For Larry David, success was no sure thing. A frustrated New York comic who was known to walk off the stage in disgust, David was barely making a living. At least until his friend Jerry Seinfeld asked him to create a new kind of television sitcom for NBC. The result — Seinfeld — started slowly but became a gigantic hit. But most people didn’t know that the real genius behind the show was Larry David.
Rich beyond his wildest dreams, David still had something to prove — and some television boundaries to push. And so he created Curb Your Enthusiasm, the improvised comedy that cast aside political correctness and made for hilarious, cringeworthy TV, a show that dared to relive the disastrous Seinfeld finale and turn it into a triumph.

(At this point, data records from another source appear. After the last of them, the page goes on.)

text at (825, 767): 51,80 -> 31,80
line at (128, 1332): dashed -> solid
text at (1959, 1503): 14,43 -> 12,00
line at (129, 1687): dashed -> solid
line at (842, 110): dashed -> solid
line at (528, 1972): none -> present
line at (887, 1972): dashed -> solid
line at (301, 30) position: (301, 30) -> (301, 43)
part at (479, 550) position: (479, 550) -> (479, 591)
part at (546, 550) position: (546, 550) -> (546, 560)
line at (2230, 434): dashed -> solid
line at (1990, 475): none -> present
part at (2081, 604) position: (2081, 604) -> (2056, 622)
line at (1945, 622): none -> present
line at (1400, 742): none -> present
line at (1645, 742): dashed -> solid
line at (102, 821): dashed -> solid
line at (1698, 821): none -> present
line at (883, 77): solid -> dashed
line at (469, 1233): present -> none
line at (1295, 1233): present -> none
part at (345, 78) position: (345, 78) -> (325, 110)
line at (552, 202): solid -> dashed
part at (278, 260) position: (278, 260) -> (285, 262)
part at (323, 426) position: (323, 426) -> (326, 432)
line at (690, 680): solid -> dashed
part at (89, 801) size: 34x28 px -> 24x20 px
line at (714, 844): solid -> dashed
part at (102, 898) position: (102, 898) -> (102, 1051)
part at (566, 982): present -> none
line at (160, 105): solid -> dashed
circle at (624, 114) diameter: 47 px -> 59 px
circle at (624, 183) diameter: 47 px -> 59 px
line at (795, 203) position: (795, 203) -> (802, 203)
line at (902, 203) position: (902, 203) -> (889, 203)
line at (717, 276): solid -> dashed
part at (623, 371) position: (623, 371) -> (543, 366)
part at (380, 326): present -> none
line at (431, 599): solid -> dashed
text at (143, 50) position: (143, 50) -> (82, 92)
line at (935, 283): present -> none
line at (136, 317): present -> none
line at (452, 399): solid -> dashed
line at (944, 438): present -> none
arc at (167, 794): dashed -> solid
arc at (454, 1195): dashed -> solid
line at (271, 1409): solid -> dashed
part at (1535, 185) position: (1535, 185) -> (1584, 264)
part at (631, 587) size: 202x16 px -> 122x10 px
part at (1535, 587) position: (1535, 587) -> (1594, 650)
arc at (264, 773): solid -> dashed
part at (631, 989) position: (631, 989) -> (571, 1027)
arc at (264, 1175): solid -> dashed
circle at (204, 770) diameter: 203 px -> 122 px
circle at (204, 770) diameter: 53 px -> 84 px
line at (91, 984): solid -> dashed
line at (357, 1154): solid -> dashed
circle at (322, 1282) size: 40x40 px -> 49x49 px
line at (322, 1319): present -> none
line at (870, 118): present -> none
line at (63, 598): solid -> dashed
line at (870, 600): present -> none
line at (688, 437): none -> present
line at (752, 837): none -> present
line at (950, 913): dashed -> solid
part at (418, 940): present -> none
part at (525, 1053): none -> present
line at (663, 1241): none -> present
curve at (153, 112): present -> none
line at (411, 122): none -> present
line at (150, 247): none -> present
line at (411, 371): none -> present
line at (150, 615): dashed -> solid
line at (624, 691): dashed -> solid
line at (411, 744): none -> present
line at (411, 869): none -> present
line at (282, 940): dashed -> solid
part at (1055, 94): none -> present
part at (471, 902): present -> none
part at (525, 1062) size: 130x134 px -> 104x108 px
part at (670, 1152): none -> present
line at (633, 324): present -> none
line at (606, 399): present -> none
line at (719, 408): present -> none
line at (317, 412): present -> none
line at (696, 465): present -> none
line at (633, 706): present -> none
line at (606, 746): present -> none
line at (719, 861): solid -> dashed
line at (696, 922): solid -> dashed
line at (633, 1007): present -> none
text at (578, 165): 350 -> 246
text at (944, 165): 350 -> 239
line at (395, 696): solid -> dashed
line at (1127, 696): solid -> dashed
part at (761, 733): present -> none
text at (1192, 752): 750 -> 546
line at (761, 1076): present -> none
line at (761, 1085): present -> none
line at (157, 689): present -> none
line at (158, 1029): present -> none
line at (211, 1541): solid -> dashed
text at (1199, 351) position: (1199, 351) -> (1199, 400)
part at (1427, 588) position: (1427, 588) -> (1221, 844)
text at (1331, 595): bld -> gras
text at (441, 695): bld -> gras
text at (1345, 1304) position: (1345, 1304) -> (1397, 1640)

This second, fully updated edition of Pretty, Pretty, Pretty Good offers a complete episode-by-episode guide to the series and recounts David’s early struggle to succeed in television and movies, the creation and development of his hit sitcoms, and his later success starring in the HBO film Clear History and the Broadway hit Fish in the Dark. It also explores Larry’s on- and off-screen relationships with famous pals like Richard Lewis, Ted Danson, and Jerry, Jason, Julia, and Michael. Filled with candor and humor David himself would respect, Pretty, Pretty, Pretty Good is an essential companion to a comedic force.
Pretty, Pretty, Pretty Good by Josh Levine is a sharp, entertaining, and surprisingly thoughtful biography of Larry David—a man who transformed social discomfort into one of the most influential comedy careers of the last half-century.
Levine’s greatest strength is showing that David’s genius isn’t random crankiness. It’s precision. From his early stand-up struggles to co-creating Seinfeld and later unleashing the beautifully awkward chaos of Curb Your Enthusiasm, David’s comedy emerges from an almost moral obsession with fairness, rules, and hypocrisy. The famous “no hugging, no learning” rule on Seinfeld wasn’t just a gimmick—it was a philosophy. Life doesn’t wrap itself up neatly, so why should sitcoms?
The book does an excellent job mapping David’s temperament onto his art. The social rigidity, the impatience with small talk, the refusal to smooth over awkwardness—all of it becomes creative fuel. Levine doesn’t over-mythologize him, nor does he reduce him to caricature. Instead, he presents a portrait of a difficult, principled, and deeply consistent person whose refusal to compromise became a kind of superpower.
If there’s a limitation, it’s that the biography leans more toward career milestones than deep psychological excavation. Readers looking for raw emotional introspection may find it somewhat restrained. But in a way, that restraint feels fitting. Larry David’s comedy isn’t sentimental—and this book isn’t either.
Ultimately, Pretty, Pretty, Pretty Good is less about celebrity than about process. It shows how irritation, when sharpened into clarity, can change an entire genre. For fans of Seinfeld, Curb, or modern cringe comedy in general, this is an insightful and very entertaining read.
I feel like I should have known who Larry David was before I started listening, but the truth of the matter is that I seldom watched "Seinfeld" until it was well into syndication, and only bought the first season of "Curb Your Enthusiasm" last week. Both series are relatively funny with "Curb" being rather more crude than I care for.
This is a book about Curb Your Enthusiasm, although it just seemed somewhat off. The book tells the history of the show and goes into some details about how the plots came about, but the tone is very dry and just was a bit boring. I thought the episode guide was extremely sparse as well.